Nonetheless, there remains much suffering that is unexplainable. According to reports released by the United Nations, approximately one in seven people in the world—that's 850 million—don't have enough food to eat. Every five seconds, a child dies of starvation. The National Institute of Allergy and Infectious Diseases estimates that between 400 and 900 million children, almost all of them in Africa, contract an acute case of malaria every year. And an average of 207 million people die of it every year. That's more than 7,000 a day, 300 every hour, 5 every minute. The list goes on and on.
The question is, why is there suffering of any kind? And why would a so-called "good" God allow suffering? If there is a good God, according to theologian C. S. Lewis, then he is no less formidable than a cosmic monster. And if God hurts only to heal, as traditional Christians believe, there is little hope in avoiding the pains of life. "A cruel man might be bribed—might grow tired of his vile sport," writes C. S. Lewis in his book A Grief Observed, "might have a temporary fit of mercy, as alcoholics have fits of sobriety. But suppose that what you are up against is a surgeon whose intentions are wholly good. The kinder and more conscientious he is, the more inexorably he will go on cutting. If he yielded to your entreaties, if he stopped before the operation was complete, all the pain up to that point would have been useless."
Thus, according to Lewis, if there is a good God, then pain and suffering are necessary. If they are unnecessary, then there is no God or a bad one. And how do I (or anyone, for that matter) expect to escape the same? After all, God, according to Christian tradition, killed his own son.
Likewise, disasters such as recently happened in Myanmar and China show us that, in an age of cosmic alienation, we really do not understand God. "What reason have we, except our own desperate wishes, to believe that God is, by any standard we can conceive, 'good'?" wrote Lewis. "Doesn't all the prima facie evidence suggest exactly the opposite?"
Applying the word good to God is meaningless. Obviously, what God considers good—at least by the standards of some theologians—is radically different from our perception. In fact, maybe we are so intellectually and morally depraved that we cannot fathom what a good God is.

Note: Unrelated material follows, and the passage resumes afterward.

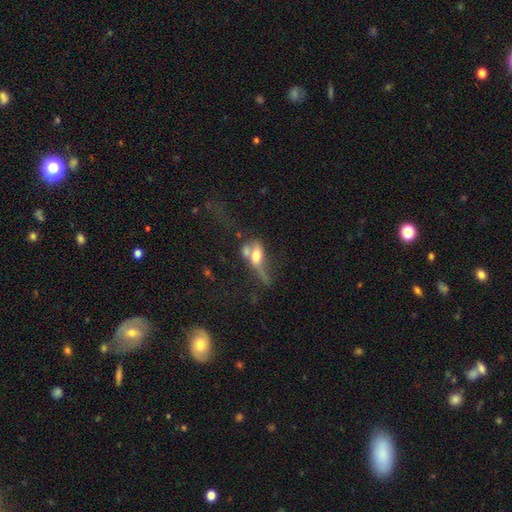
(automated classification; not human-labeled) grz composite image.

We are not the commanders of our fate. We are not gods. We are frail, vulnerable beings hoping (and praying) that somehow we can communicate to that one who determines our fate. So many questions remain. But as C. S. Lewis recognized: "When I lay these questions before God I get no answer. But a rather special sort of 'No answer.' It is not the locked door. It is more like a silent, certainly not uncompassionate gaze. As though He shook His head not in refusal but waiving the question. Like, 'Peace, child; you don't understand.'"
Where does this leave us? Suffering just comes, and we need to deal with it the best we can. As professor Bart D. Ehrman writes in his book on suffering, God's Problem (2008), we should "work hard to make our world the most pleasing place for others—whether this means visiting a friend in the hospital, giving more to a local charity or international relief effort, volunteering at the local soup kitchen, voting for politicians more concerned with the suffering in the world than with their own political futures, or expressing our opposition to the violent oppression of innocent people."
Constitutional attorney and author John W. Whitehead is founder and president of The Rutherford Institute. He can be contacted at firstname.lastname@example.org. Information about The Rutherford Institute is available at www.rutherford.org.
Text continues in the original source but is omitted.